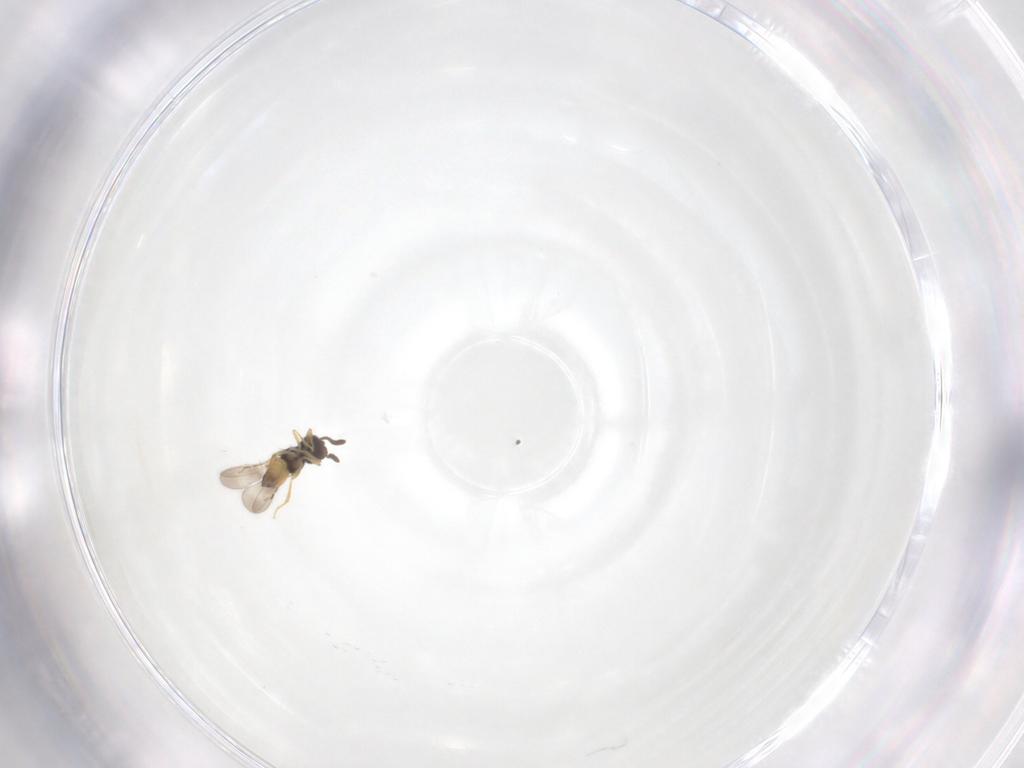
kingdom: Animalia
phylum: Arthropoda
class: Insecta
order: Hymenoptera
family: Ceraphronidae
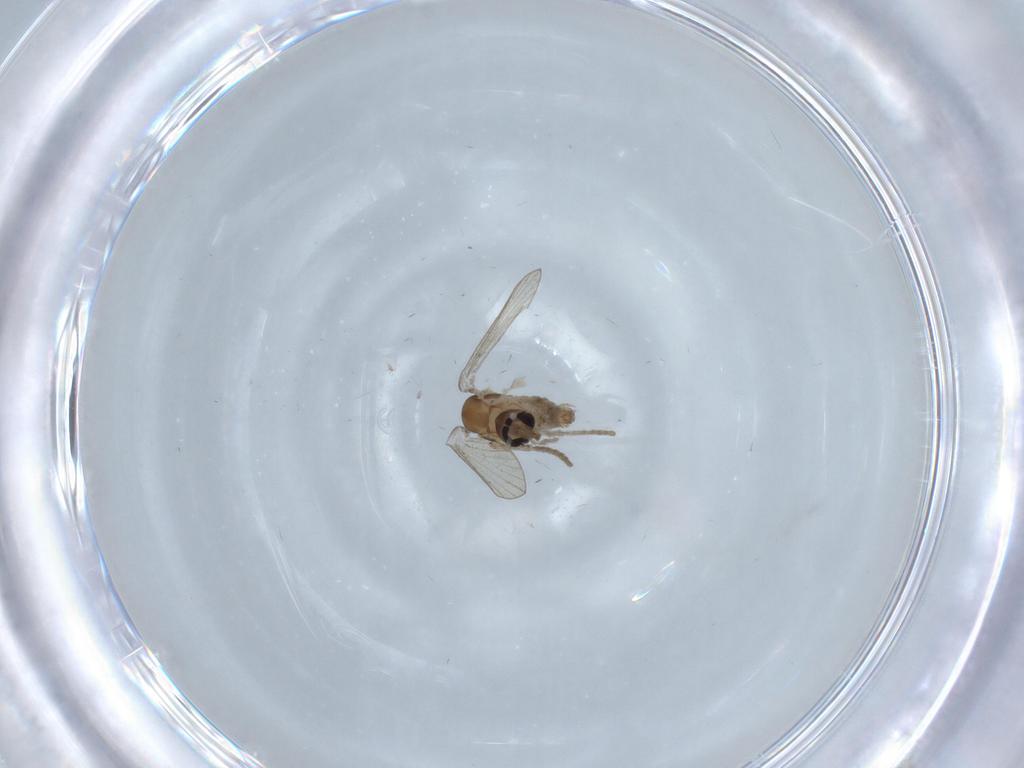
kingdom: Animalia
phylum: Arthropoda
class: Insecta
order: Diptera
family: Psychodidae
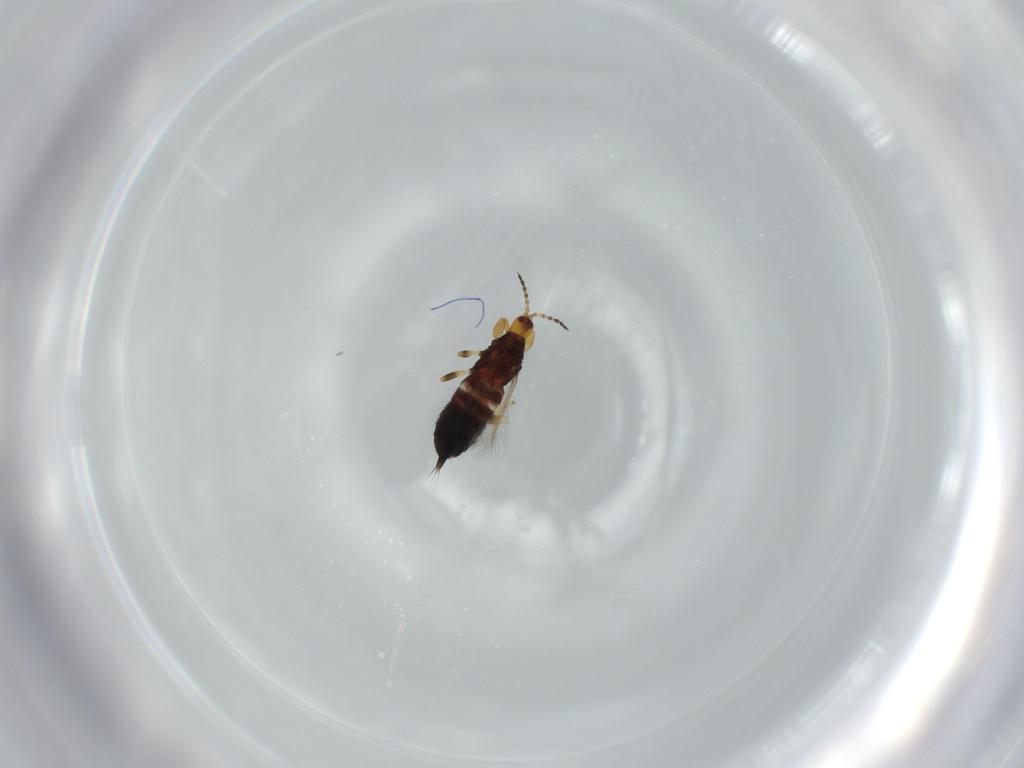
....
▶ Set problem
Arrange every line of the records above as a numbered list. Leave out blank lines and the pictures.

▶ Solution to this exercise
1. kingdom: Animalia
2. phylum: Arthropoda
3. class: Insecta
4. order: Hymenoptera
5. family: Ceraphronidae
6. kingdom: Animalia
7. phylum: Arthropoda
8. class: Insecta
9. order: Diptera
10. family: Psychodidae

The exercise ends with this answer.